Predicting Functional Outcome Using 24-Hour Post-Treatment Characteristics: Application of Machine Learning Algorithms in the STRATIS Registry

Abstract

Summary for Social Media: @AliciaCastongu2, @FazalZaidi9, @oozaidat, @Mouhammad_Jumaa. Objective: Machine learning (ML) algorithms have emerged as powerful predictive tools in the field stroke. Here, we examine the predictive accuracy of ML models for predicting functional outcomes using 24-hour post-treatment characteristics in the Systematic Evaluation of Patients Treated With Neurothrombectomy Devices for Acute Ischemic Stroke (STRATIS) Registry. Methods: ML models, adaptive boost, random forest (RF), classification and regression trees (CART), C5.0 decision tree (C5.0), support vector machine (SVM), least absolute shrinkage and selection operator (LASSO), and logistic regression (LR), and traditional LR models were used to predict 90-day functional outcome (modified Rankin Scale score 0–2). Twenty-four-hour National Institutes of Health Stroke Scale (NIHSS) was examined as a continuous or dichotomous variable in all models. Model accuracy was assessed using the area under characteristic curve (AUC). Results: The 24-hour NIHSS score was a top-predictor of functional outcome in all models. ML models using the continuous 24-hour NIHSS scored showed moderate-to-good predictive performance (range mean AUC: 0.76–0.92); however, RF (AUC: 0.92 ± 0.028) outperformed all ML models, except LASSO (AUC: 0.89 ± 0.023, p = 0.0958). Importantly, RF demonstrated a significantly higher predictive value than LR (AUC: 0.87 ± 0.031, p = 0.048) and traditional LR (AUC: 85 ± 0.06, p = 0.035) when using the 24-hour continuous NIHSS score.
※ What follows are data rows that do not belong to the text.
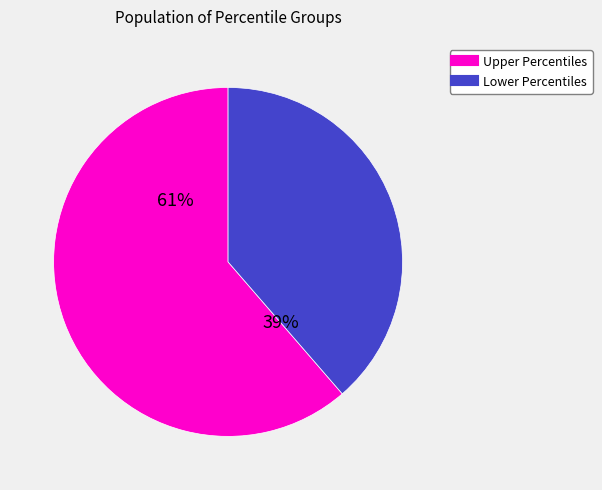

Is it true that pct35 is 14% of the pie?

False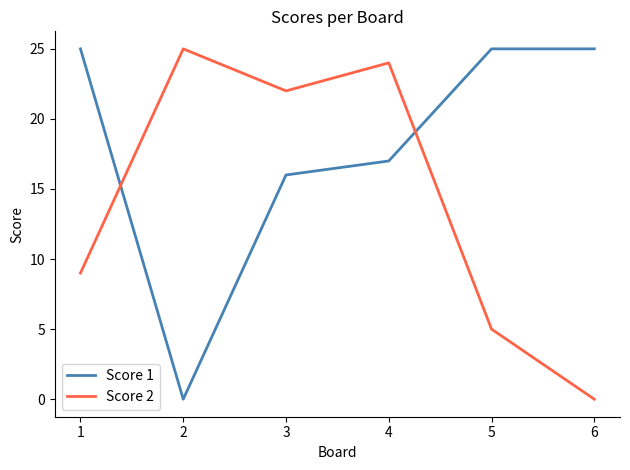

Is this an area chart (filled region under the line)?

No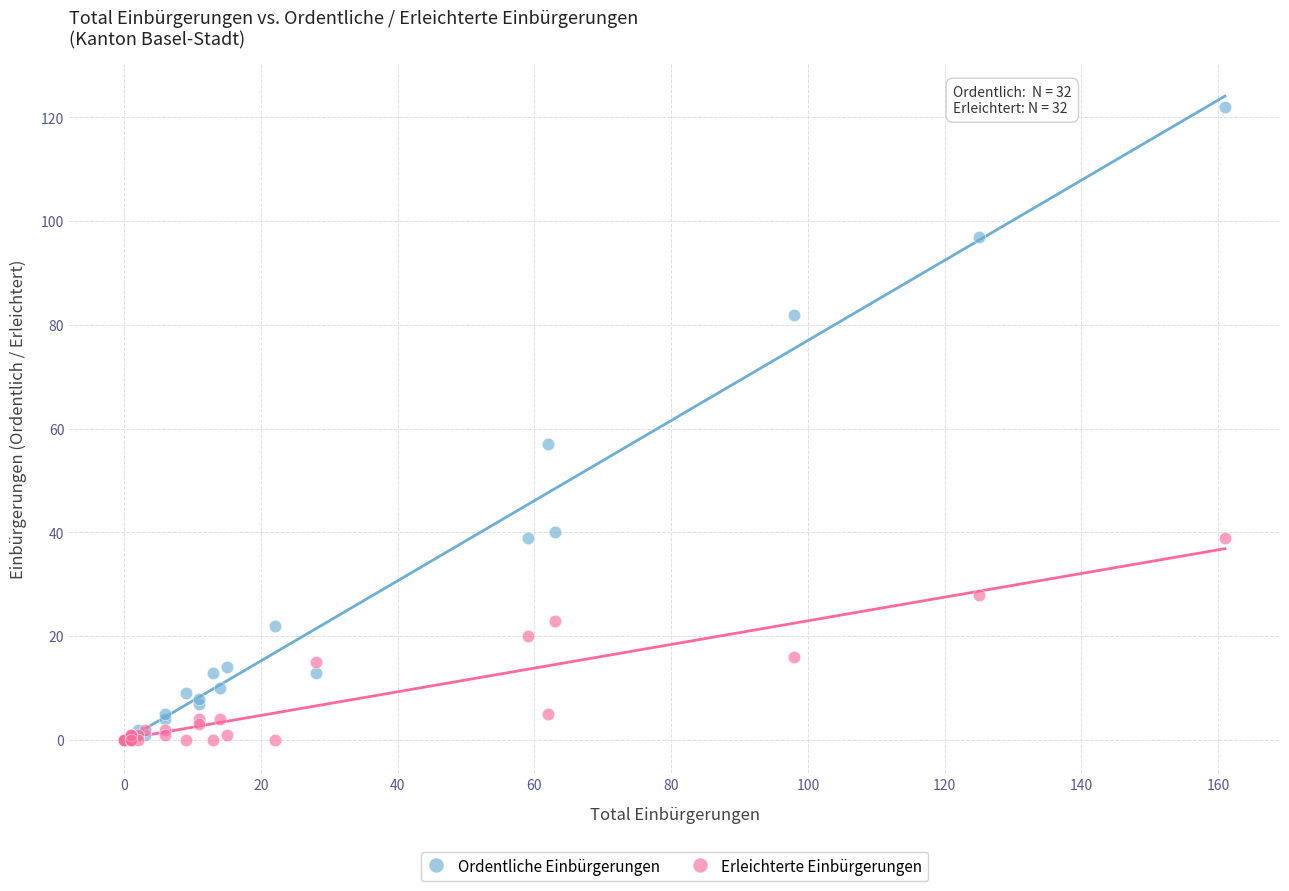

Which series has the largest Y range (max minus min)?

Ordentliche Einbürgerungen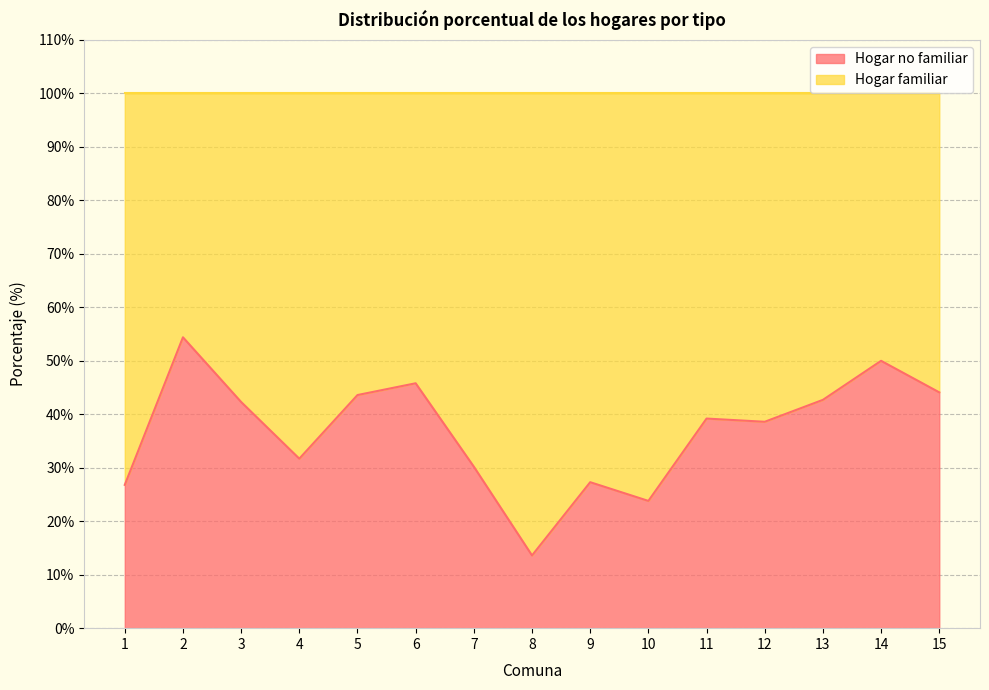

What is the value of the 10th point from the left?

23.8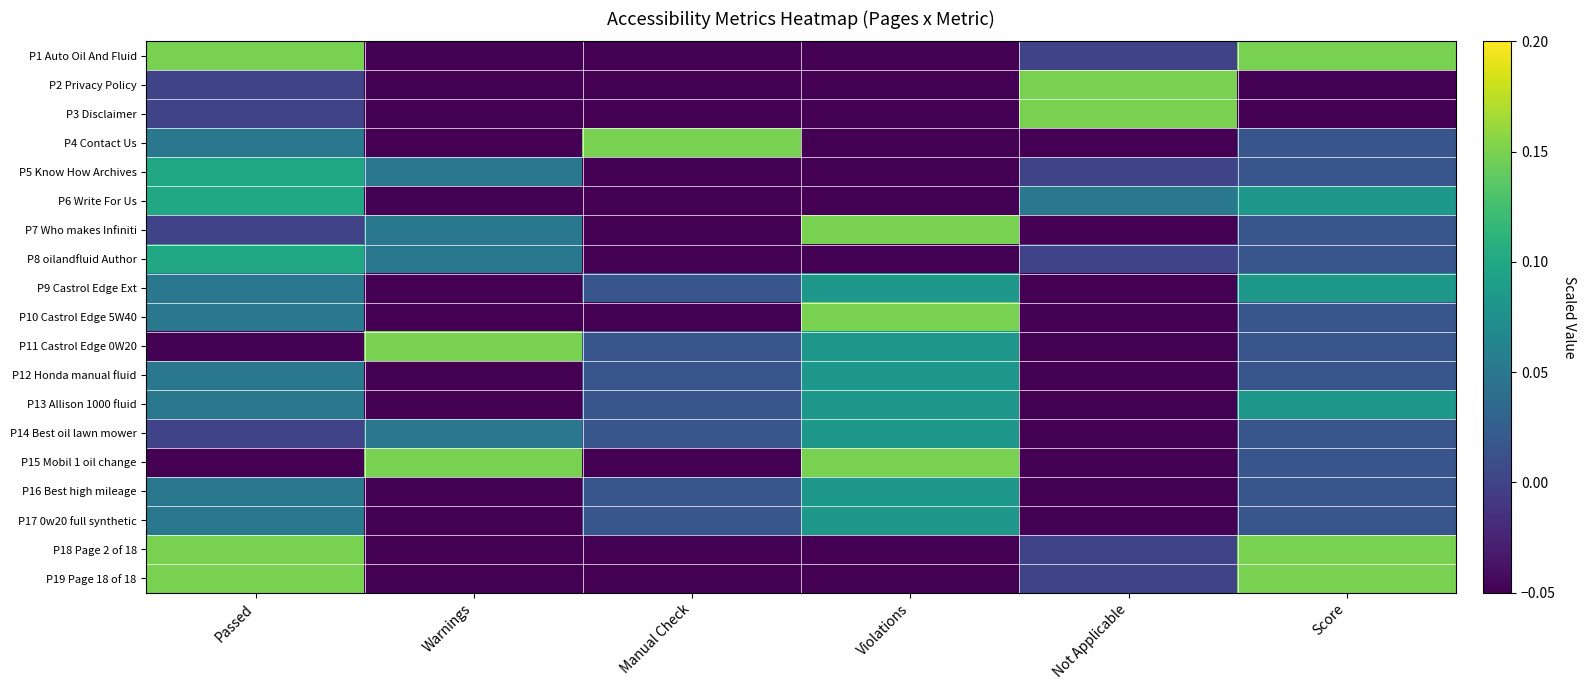

Reading left to right, transcribe all the data shown in this chart.

P1 Auto Oil And Fluid: Passed=0.2	Warnings=-0.1	Manual Check=-0.1	Violations=-0.1	Not Applicable=0.0	Score=0.2
P2 Privacy Policy: Passed=0.0	Warnings=-0.1	Manual Check=-0.1	Violations=-0.1	Not Applicable=0.2	Score=-0.1
P3 Disclaimer: Passed=0.0	Warnings=-0.1	Manual Check=-0.1	Violations=-0.1	Not Applicable=0.2	Score=-0.1
P4 Contact Us: Passed=0.1	Warnings=-0.1	Manual Check=0.2	Violations=-0.1	Not Applicable=-0.1	Score=0.0
P5 Know How Archives: Passed=0.1	Warnings=0.1	Manual Check=-0.1	Violations=-0.1	Not Applicable=0.0	Score=0.0
P6 Write For Us: Passed=0.1	Warnings=-0.1	Manual Check=-0.1	Violations=-0.1	Not Applicable=0.1	Score=0.1
P7 Who makes Infiniti: Passed=0.0	Warnings=0.1	Manual Check=-0.1	Violations=0.2	Not Applicable=-0.1	Score=0.0
P8 oilandfluid Author: Passed=0.1	Warnings=0.1	Manual Check=-0.1	Violations=-0.1	Not Applicable=0.0	Score=0.0
P9 Castrol Edge Ext: Passed=0.1	Warnings=-0.1	Manual Check=0.0	Violations=0.1	Not Applicable=-0.1	Score=0.1
P10 Castrol Edge 5W40: Passed=0.1	Warnings=-0.1	Manual Check=-0.1	Violations=0.2	Not Applicable=-0.1	Score=0.0
P11 Castrol Edge 0W20: Passed=-0.1	Warnings=0.2	Manual Check=0.0	Violations=0.1	Not Applicable=-0.1	Score=0.0
P12 Honda manual fluid: Passed=0.1	Warnings=-0.1	Manual Check=0.0	Violations=0.1	Not Applicable=-0.1	Score=0.0
P13 Allison 1000 fluid: Passed=0.1	Warnings=-0.1	Manual Check=0.0	Violations=0.1	Not Applicable=-0.1	Score=0.1
P14 Best oil lawn mower: Passed=0.0	Warnings=0.1	Manual Check=0.0	Violations=0.1	Not Applicable=-0.1	Score=0.0
P15 Mobil 1 oil change: Passed=-0.1	Warnings=0.2	Manual Check=-0.1	Violations=0.2	Not Applicable=-0.1	Score=0.0
P16 Best high mileage: Passed=0.1	Warnings=-0.1	Manual Check=0.0	Violations=0.1	Not Applicable=-0.1	Score=0.0
P17 0w20 full synthetic: Passed=0.1	Warnings=-0.1	Manual Check=0.0	Violations=0.1	Not Applicable=-0.1	Score=0.0
P18 Page 2 of 18: Passed=0.2	Warnings=-0.1	Manual Check=-0.1	Violations=-0.1	Not Applicable=0.0	Score=0.2
P19 Page 18 of 18: Passed=0.2	Warnings=-0.1	Manual Check=-0.1	Violations=-0.1	Not Applicable=0.0	Score=0.2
Predictive accuracy was similar between the 24-hour NIHSS score dichotomous and continuous ML models. Interpretation: In this substudy, we found similar predictive accuracy for functional outcome when using the 24-hour NIHSS score as a continuous or dichotomous variable in ML models. ML models had moderate-to-good predictive accuracy, with RF outperforming LR models. External validation of these ML models is warranted. ANN NEUROL 2023;93:40–49.